Nach der offiziellen Vorstellung der Forschungsarbeiten an der Uni Bern bildete ein von Studenten organisierter Indonesien-Abend mit indonesischem Essen, Filmen und Präsentationen den Abschluss der Exkursion. Die Reise ins Land der 17’000 Inseln bot den angehenden Sozialanthropologen der Universitäten Bern und Zürich die wertvolle Gelegenheit, erste Felderfahrungen zu sammeln und sich mit einer aussereuropäischen Kultur auseinanderzusetzen. Den Organisatoren der Exkursion gebührt der grosse Dank, den Studierenden wertvolle Erfahrungen für das weitere Studium mitgegeben zu haben.

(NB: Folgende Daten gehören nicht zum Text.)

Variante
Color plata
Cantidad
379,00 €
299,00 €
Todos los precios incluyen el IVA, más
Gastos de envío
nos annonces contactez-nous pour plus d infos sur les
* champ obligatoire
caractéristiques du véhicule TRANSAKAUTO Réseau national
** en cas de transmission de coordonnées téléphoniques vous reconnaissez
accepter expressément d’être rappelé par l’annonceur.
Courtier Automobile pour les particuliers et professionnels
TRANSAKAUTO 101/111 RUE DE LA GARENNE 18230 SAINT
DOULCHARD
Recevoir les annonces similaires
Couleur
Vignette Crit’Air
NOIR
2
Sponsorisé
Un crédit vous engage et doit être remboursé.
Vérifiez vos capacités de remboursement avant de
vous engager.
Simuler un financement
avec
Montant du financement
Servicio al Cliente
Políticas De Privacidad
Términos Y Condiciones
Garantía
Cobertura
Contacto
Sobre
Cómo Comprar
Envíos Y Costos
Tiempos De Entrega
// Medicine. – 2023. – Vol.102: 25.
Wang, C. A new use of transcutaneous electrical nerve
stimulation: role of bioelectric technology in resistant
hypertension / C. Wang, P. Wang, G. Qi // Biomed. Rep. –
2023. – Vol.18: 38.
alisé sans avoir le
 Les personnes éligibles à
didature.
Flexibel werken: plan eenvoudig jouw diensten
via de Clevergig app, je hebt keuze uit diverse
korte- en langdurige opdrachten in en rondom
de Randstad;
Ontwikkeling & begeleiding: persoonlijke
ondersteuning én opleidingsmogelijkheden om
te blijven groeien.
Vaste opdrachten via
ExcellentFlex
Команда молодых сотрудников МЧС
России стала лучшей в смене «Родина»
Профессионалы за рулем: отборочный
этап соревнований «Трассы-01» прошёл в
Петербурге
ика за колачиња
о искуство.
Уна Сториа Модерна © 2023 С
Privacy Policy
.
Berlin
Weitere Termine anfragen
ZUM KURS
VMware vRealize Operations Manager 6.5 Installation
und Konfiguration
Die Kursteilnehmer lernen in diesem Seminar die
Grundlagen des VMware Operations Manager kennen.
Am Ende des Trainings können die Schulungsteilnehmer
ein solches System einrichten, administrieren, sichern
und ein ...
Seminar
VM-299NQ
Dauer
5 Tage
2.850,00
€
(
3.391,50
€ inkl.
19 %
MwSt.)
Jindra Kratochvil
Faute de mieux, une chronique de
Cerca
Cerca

Im Namen der Studentenschaft,

Anja Vogel & Roger Langenegger

 

Die Forschungsaufenthalte an den fünf Standorten führten zu folgenden Forschungsarbeiten:

Jambi:

  • Anja Klauser und Zora Zlot: Wie widerspiegelt die Arbeitsteilung zwischen Generationen und Geschlechtern die Sozial- und Familienstruktur in Renah Tebat, Jambi?
  • Lisa Lüscher und Laura Hostettler: Wie erlernen die Kinder von Muara Mendras ihre Arbeiten im Haushalt?
  • Natalia Schotterer: Apakah kamu sudah makan? – finding the social meaning behind food praxis, as the reality of love and security.
  • Sina Hirzberger und Remo Leuenberger: Familiäre Arbeitsorganisation und Kommunikationstechnologien in Zentralsumatra.

 

Jakarta:

  • Andrei Stoinescu: Verschmutztes Wasser und Überflutungen – Leben am Ciliwung in Jakarta.
  • Christoph Müller und Martina Wiggenhauser: “Der Markt als Erlebniswelt von Körpertechniken?” Jakarta - Bern: Eine transnationale Forschungsübung über 11’224 km.
  • Elisabeth Schubiger: Vegetarier in Indonesien? Eine Ethnographie zu Nahrungsgewohnheiten in Jakarta, Indonesien.

 

Sulawesi:

  • Joy Amendola und Paul-Adam Fehr: Warum gehst Du ins Spital? Behandlungen, Preisklassen und Krankheit in einem christlichen Spital in Nord-Sulawesi.
  • Milena de Sa und Olivia von Däniken: Gewürznelken-Anbau in Makalisung Tondano (Minahasa, Nord-Sulawesi). Wandel in einer ruralen Gesellschaft.
  • Roman Stocker und Andreas Hunkeler: Welches sind Gründe, um ein Warung makan in Tomohon zu betreiben? <https://vimeo.com/148239958>. (Video).
  • Romy von Gunten: Beauty-Salons in Jakarta: Wie tragen sie zur Repräsentation des Frau-Seins in Indonesien bei?
  • Sarina Bucher und Yaren Kirmizitas: Anak Yatim piatu: Was heisst es in Nord-Sulawesi ein Waisenkind zu sein?

 

Yogyakarta:

  • Martina Burato, Ruth Thommen, Svenja Schär: Öffentliche Kunst in Yogyakarta.

 

Flores Barat / Manggarai:

  • Angelika Widrig: The Supply chain of tenun songket in West Flores, Manggarai.
  • Sarah Wipfli and Angelika Edelmann: Social and Cultural Transformations in the Art of Weaving in West Flores, Manggarai.
  • Roger Langenegger und Anja Vogel: SAVE PEDE - A last public beach and people’s attempt to keep it theirs.